Tokyo's benchmark Nikkei 225 index ended the day 0.34 percent, or 65.01 points, higher at 19,467.40. It gained 1.72 percent over the week.

The Topix index of all first-section issues rose 0.27 percent, or 4.24 points, to end at 1,549.25. It tacked on 1.03 percent this week.

Next week, Japan's latest earnings season kicks into high gear, with Sony, Panasonic and Nintendo among the firms reporting.

The Bank of Japan's first meeting of 2017 and a slate of Japanese economic data, including factory output and household spending, will also be in focus.

Before the market opened Friday, official data showed Japan's core consumer prices, which exclude fresh food, dropped 0.3 percent in 2016, the first annual fall in four years.

The data underscored how Japan's long-running battle to conquer deflation is far from won.

Tokyo's share gains were reinforced by a pick-up in the dollar against the yen, which is a positive for Japan's exporters as it makes their products more competitive abroad and inflates repatriated profits.

The dollar climbed to 115.12 yen Friday from 114.56 yen in New York and well up from the 113.66 yen seen earlier Thursday in Tokyo.

Banking giant Mitsubishi UFJ's stock jumped 1.46 percent to 752.9 yen and rival Mizuho Financial Group climbed 1.73 percent to end the day at 216.6 yen.

Toshiba rose 0.54 percent to 259.9 yen, after the loss-hit firm said it was spinning off its chip business into a separate company as it reportedly looks to sell part of the division to raise funds.

Uniqlo parent Fast Retailing, a market heavyweight, rose 1.20 percent to 36,960 yen and tyre maker Bridgestone jumped 2.85 percent to 4,208 yen.

Energy explorer Inpex jumped 3.67 percent to 1,127 yen on higher oil prices.

Work order 1 =
Please rewrite the Tokyo market report from "The dollar climbed" through "higher oil prices.", renaming "Toshiba" as "Toshiba Corp.".
Work order 2 =
Arrange the entries as a Markdown table with the columns Row and Line, one numbered row per line, leaving out blank lines. Begin at the first line of the entries and stop after the line that has "What position from the right is fumC.38?".

Chart analysis entries
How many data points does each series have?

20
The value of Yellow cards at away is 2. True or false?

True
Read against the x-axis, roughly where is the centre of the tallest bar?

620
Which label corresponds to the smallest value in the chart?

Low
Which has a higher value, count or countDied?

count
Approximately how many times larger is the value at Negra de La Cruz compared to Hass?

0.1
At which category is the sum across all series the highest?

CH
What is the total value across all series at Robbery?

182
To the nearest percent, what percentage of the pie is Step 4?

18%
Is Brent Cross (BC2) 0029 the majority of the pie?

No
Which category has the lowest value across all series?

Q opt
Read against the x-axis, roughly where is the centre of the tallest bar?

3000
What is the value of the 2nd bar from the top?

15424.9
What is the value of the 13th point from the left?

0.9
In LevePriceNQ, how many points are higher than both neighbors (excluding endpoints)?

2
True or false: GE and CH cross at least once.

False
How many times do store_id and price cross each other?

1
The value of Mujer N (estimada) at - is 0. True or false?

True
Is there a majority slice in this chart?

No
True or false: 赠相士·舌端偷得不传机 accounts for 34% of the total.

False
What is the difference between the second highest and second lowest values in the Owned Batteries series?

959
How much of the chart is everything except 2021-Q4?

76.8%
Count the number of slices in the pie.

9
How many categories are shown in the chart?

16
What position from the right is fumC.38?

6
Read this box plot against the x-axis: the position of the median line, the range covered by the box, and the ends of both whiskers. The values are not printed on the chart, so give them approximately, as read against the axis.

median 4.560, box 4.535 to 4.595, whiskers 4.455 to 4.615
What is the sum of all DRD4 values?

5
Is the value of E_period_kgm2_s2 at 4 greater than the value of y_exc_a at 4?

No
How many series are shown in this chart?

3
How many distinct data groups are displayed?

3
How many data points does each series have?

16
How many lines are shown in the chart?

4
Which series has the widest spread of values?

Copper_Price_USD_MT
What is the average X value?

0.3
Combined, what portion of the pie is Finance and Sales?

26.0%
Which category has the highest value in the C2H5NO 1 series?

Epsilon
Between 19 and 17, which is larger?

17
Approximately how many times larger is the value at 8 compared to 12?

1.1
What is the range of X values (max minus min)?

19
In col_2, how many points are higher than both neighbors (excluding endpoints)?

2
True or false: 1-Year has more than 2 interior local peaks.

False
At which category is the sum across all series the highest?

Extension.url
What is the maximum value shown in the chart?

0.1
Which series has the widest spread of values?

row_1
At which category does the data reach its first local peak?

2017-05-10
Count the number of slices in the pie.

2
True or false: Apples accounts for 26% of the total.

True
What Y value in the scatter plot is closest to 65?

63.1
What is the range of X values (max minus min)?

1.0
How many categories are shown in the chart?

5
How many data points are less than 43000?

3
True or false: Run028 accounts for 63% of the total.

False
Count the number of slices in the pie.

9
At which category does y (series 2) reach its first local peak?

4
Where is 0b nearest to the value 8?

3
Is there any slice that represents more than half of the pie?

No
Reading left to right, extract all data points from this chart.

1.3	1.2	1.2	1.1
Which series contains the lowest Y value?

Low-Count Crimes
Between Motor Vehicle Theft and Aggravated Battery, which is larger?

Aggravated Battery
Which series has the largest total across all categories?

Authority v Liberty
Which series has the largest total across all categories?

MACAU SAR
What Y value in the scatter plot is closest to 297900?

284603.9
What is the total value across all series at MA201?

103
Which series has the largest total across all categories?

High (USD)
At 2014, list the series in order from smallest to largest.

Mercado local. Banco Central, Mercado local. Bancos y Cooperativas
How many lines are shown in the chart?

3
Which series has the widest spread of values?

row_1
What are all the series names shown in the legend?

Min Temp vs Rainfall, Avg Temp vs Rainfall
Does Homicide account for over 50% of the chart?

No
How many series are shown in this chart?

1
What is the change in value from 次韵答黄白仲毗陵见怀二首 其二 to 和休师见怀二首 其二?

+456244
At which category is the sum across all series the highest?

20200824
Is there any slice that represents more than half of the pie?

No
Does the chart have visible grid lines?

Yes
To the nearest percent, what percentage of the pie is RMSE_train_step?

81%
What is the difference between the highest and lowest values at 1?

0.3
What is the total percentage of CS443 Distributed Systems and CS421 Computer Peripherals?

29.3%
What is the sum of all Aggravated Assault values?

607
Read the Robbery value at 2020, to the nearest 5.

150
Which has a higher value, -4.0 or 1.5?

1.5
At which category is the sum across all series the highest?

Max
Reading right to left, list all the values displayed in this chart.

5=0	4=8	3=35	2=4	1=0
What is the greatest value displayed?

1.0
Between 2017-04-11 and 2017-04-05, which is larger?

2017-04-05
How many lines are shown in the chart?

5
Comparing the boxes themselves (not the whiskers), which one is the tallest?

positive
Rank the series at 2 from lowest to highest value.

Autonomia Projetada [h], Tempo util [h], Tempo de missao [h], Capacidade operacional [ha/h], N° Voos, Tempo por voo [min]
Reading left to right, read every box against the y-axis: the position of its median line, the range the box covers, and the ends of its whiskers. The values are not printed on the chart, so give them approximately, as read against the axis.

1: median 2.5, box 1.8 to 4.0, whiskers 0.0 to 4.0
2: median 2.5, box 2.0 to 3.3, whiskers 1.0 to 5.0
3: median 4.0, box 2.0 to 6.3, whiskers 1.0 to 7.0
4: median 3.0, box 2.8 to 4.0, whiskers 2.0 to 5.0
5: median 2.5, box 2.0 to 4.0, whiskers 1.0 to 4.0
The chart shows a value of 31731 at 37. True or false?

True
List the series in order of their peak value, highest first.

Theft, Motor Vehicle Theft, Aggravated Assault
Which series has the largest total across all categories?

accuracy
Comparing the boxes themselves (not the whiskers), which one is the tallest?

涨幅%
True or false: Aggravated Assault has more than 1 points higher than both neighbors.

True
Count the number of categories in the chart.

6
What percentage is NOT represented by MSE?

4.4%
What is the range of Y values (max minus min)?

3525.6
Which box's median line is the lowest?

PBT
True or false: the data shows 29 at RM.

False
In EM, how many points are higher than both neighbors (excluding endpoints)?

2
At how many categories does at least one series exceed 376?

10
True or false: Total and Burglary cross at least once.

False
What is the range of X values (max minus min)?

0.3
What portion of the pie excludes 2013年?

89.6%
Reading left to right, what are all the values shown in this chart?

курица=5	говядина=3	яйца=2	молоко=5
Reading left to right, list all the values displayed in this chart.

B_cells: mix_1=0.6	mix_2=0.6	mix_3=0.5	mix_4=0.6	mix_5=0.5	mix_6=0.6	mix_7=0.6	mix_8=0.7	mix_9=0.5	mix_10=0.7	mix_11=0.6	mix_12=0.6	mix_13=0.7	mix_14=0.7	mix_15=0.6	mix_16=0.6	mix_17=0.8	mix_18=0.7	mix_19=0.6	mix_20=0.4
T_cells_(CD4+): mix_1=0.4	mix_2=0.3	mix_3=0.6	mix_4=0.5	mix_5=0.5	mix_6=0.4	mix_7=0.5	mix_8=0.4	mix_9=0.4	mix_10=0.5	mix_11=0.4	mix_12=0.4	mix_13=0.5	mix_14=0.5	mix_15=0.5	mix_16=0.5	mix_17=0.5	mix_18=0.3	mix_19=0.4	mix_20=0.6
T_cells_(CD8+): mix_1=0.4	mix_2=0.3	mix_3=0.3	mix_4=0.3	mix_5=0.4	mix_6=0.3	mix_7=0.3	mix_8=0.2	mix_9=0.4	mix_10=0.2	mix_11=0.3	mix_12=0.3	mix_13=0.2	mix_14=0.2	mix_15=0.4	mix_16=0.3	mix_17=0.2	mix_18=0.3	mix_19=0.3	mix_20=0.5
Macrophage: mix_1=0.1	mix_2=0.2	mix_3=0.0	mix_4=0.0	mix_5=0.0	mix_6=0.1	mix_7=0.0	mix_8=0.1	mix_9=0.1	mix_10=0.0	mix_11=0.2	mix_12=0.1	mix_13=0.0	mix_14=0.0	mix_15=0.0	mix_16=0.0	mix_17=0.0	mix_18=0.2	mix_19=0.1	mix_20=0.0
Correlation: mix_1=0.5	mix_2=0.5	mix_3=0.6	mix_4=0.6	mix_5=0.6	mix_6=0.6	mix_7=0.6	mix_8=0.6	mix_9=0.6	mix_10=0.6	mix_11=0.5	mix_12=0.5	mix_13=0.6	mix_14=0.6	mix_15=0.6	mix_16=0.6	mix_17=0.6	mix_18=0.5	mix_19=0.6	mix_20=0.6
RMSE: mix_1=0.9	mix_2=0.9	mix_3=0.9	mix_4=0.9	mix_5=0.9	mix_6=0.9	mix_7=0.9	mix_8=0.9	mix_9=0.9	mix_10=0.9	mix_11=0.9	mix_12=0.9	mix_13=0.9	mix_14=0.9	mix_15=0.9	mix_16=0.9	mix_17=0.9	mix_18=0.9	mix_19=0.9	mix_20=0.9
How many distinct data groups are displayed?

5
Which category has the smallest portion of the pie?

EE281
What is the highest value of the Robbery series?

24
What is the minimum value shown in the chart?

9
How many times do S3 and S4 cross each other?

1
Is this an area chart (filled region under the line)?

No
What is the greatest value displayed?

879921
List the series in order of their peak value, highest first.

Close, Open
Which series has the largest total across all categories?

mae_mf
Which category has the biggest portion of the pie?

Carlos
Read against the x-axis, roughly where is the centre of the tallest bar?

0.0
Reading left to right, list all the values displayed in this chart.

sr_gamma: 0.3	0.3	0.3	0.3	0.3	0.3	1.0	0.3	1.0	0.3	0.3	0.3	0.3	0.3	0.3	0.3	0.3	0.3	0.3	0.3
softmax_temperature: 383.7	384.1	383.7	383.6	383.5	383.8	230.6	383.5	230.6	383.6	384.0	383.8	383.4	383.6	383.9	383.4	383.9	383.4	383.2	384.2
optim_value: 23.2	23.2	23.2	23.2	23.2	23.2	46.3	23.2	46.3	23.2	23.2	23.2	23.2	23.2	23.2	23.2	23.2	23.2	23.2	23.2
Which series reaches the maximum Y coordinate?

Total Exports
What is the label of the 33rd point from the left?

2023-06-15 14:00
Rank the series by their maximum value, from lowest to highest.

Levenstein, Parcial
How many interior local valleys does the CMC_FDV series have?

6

Output 1 =
The dollar climbed to 115.12 yen Friday from 114.56 yen in New York and well up from the 113.66 yen seen earlier Thursday in Tokyo.

Banking giant Mitsubishi UFJ's stock jumped 1.46 percent to 752.9 yen and rival Mizuho Financial Group climbed 1.73 percent to end the day at 216.6 yen.

Toshiba Corp. rose 0.54 percent to 259.9 yen, after the loss-hit firm said it was spinning off its chip business into a separate company as it reportedly looks to sell part of the division to raise funds.

Uniqlo parent Fast Retailing, a market heavyweight, rose 1.20 percent to 36,960 yen and tyre maker Bridgestone jumped 2.85 percent to 4,208 yen.

Energy explorer Inpex jumped 3.67 percent to 1,127 yen on higher oil prices.

Output 2 =
| Row | Line |
|---|---|
| 1 | How many data points does each series have? |
| 2 | 20 |
| 3 | The value of Yellow cards at away is 2. True or false? |
| 4 | True |
| 5 | Read against the x-axis, roughly where is the centre of the tallest bar? |
| 6 | 620 |
| 7 | Which label corresponds to the smallest value in the chart? |
| 8 | Low |
| 9 | Which has a higher value, count or countDied? |
| 10 | count |
| 11 | Approximately how many times larger is the value at Negra de La Cruz compared to Hass? |
| 12 | 0.1 |
| 13 | At which category is the sum across all series the highest? |
| 14 | CH |
| 15 | What is the total value across all series at Robbery? |
| 16 | 182 |
| 17 | To the nearest percent, what percentage of the pie is Step 4? |
| 18 | 18% |
| 19 | Is Brent Cross (BC2) 0029 the majority of the pie? |
| 20 | No |
| 21 | Which category has the lowest value across all series? |
| 22 | Q opt |
| 23 | Read against the x-axis, roughly where is the centre of the tallest bar? |
| 24 | 3000 |
| 25 | What is the value of the 2nd bar from the top? |
| 26 | 15424.9 |
| 27 | What is the value of the 13th point from the left? |
| 28 | 0.9 |
| 29 | In LevePriceNQ, how many points are higher than both neighbors (excluding endpoints)? |
| 30 | 2 |
| 31 | True or false: GE and CH cross at least once. |
| 32 | False |
| 33 | How many times do store_id and price cross each other? |
| 34 | 1 |
| 35 | The value of Mujer N (estimada) at - is 0. True or false? |
| 36 | True |
| 37 | Is there a majority slice in this chart? |
| 38 | No |
| 39 | True or false: 赠相士·舌端偷得不传机 accounts for 34% of the total. |
| 40 | False |
| 41 | What is the difference between the second highest and second lowest values in the Owned Batteries series? |
| 42 | 959 |
| 43 | How much of the chart is everything except 2021-Q4? |
| 44 | 76.8% |
| 45 | Count the number of slices in the pie. |
| 46 | 9 |
| 47 | How many categories are shown in the chart? |
| 48 | 16 |
| 49 | What position from the right is fumC.38? |